• Exercise data
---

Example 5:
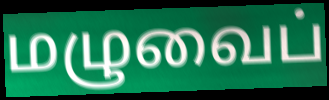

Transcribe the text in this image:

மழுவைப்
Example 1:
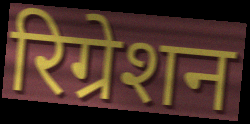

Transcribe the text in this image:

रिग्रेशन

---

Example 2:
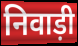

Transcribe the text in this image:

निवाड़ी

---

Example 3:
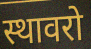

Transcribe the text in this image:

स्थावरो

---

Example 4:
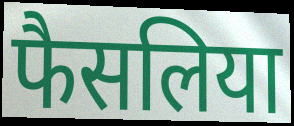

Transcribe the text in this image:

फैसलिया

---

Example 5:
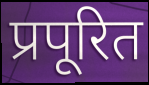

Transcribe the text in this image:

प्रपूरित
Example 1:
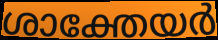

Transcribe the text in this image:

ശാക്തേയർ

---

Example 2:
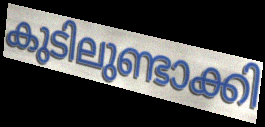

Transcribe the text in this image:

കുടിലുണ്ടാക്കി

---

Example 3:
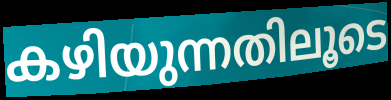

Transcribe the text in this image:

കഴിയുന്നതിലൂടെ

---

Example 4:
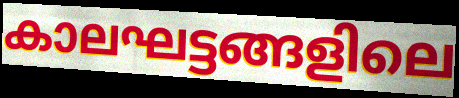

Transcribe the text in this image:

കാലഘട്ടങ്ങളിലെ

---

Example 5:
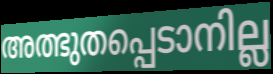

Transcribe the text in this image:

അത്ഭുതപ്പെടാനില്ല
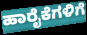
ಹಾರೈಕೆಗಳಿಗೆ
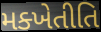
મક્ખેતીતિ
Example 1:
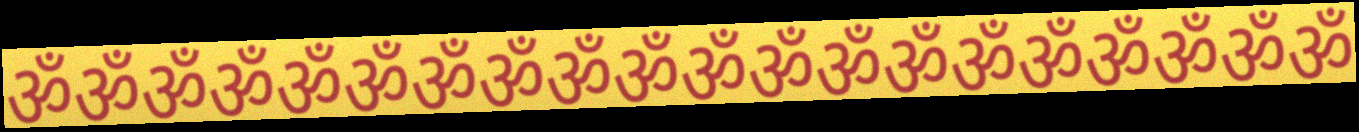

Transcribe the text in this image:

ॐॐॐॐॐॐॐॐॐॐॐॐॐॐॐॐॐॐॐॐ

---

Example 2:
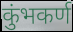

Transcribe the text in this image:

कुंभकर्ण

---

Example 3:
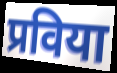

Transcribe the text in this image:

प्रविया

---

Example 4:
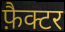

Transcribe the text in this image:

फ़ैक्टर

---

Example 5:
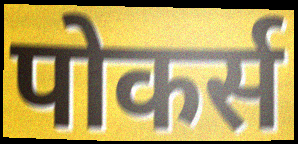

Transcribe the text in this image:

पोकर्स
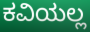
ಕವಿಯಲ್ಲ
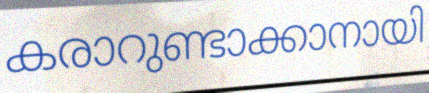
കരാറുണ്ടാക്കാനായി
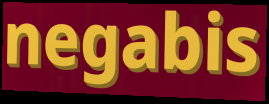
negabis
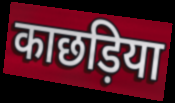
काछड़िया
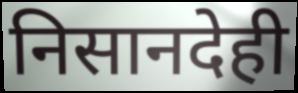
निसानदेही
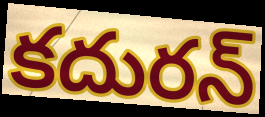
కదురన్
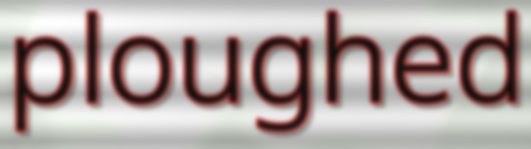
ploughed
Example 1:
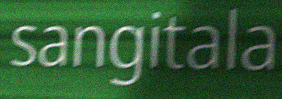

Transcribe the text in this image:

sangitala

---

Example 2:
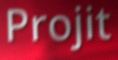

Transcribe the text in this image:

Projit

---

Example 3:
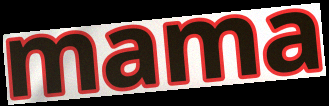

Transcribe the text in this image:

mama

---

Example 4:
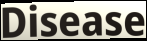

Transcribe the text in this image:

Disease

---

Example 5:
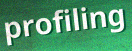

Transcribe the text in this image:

• Objective
Rewrite the lines above, changing every "Transcribe" to "Write out" and keeping everything else the same. Leave the pictures out of your answer.

• Written answer
---

Example 5:

Write out the text in this image:

மழுவைப்
Example 1:

Write out the text in this image:

रिग्रेशन

---

Example 2:

Write out the text in this image:

निवाड़ी

---

Example 3:

Write out the text in this image:

स्थावरो

---

Example 4:

Write out the text in this image:

फैसलिया

---

Example 5:

Write out the text in this image:

प्रपूरित
Example 1:

Write out the text in this image:

ശാക്തേയർ

---

Example 2:

Write out the text in this image:

കുടിലുണ്ടാക്കി

---

Example 3:

Write out the text in this image:

കഴിയുന്നതിലൂടെ

---

Example 4:

Write out the text in this image:

കാലഘട്ടങ്ങളിലെ

---

Example 5:

Write out the text in this image:

അത്ഭുതപ്പെടാനില്ല
ಹಾರೈಕೆಗಳಿಗೆ
મક્ખેતીતિ
Example 1:

Write out the text in this image:

ॐॐॐॐॐॐॐॐॐॐॐॐॐॐॐॐॐॐॐॐ

---

Example 2:

Write out the text in this image:

कुंभकर्ण

---

Example 3:

Write out the text in this image:

प्रविया

---

Example 4:

Write out the text in this image:

फ़ैक्टर

---

Example 5:

Write out the text in this image:

पोकर्स
ಕವಿಯಲ್ಲ
കരാറുണ്ടാക്കാനായി
negabis
काछड़िया
निसानदेही
కదురన్
ploughed
Example 1:

Write out the text in this image:

sangitala

---

Example 2:

Write out the text in this image:

Projit

---

Example 3:

Write out the text in this image:

mama

---

Example 4:

Write out the text in this image:

Disease

---

Example 5:

Write out the text in this image:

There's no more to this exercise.